(Saved data entries)
______________________________

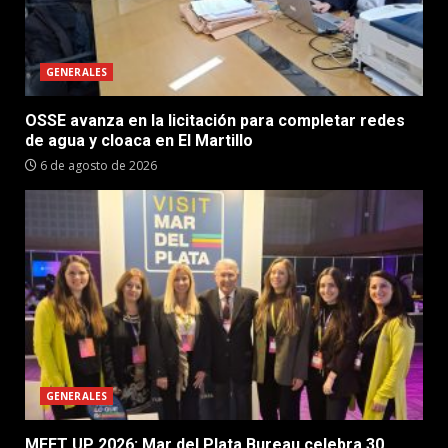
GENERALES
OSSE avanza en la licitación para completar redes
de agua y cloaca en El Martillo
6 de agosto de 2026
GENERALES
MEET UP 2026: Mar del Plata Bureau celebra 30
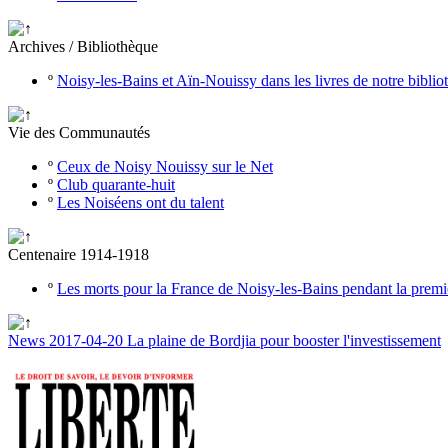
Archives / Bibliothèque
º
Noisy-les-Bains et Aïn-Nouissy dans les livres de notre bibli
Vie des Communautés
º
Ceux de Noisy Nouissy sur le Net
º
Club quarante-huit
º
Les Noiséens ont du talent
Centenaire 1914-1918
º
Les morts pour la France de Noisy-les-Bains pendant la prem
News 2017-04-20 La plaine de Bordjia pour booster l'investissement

______________________________

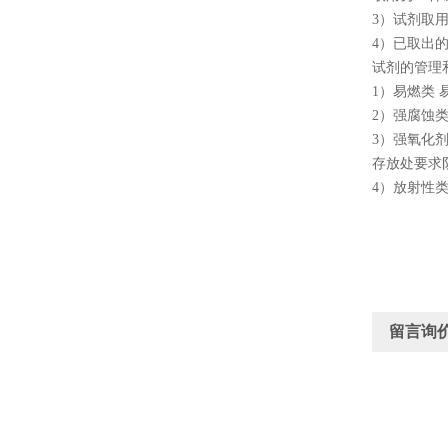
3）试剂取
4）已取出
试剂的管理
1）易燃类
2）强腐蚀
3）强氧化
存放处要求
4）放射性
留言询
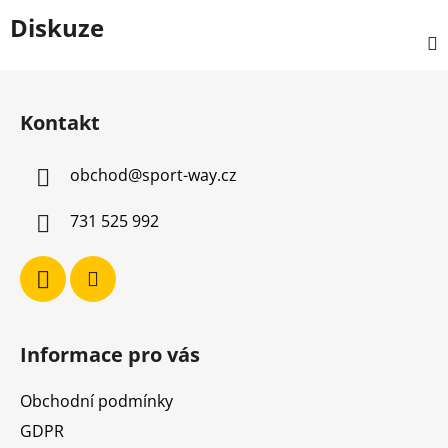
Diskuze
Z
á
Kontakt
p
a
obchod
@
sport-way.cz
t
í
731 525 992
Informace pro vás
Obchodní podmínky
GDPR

______________________________

*Required action*
Nothing outside the stretch above, from the line with "MEET UP 2026: Mar del Plata Bureau celebra 30" through the line with "News 2017-04-20 La", is set down. Transcribe that stretch exactly, ends included, but not its pictures.

*Solved problem*
MEET UP 2026: Mar del Plata Bureau celebra 30
Archives / Bibliothèque
º
Noisy-les-Bains et Aïn-Nouissy dans les livres de notre bibli
Vie des Communautés
º
Ceux de Noisy Nouissy sur le Net
º
Club quarante-huit
º
Les Noiséens ont du talent
Centenaire 1914-1918
º
Les morts pour la France de Noisy-les-Bains pendant la prem
News 2017-04-20 La plaine de Bordjia pour booster l'investissement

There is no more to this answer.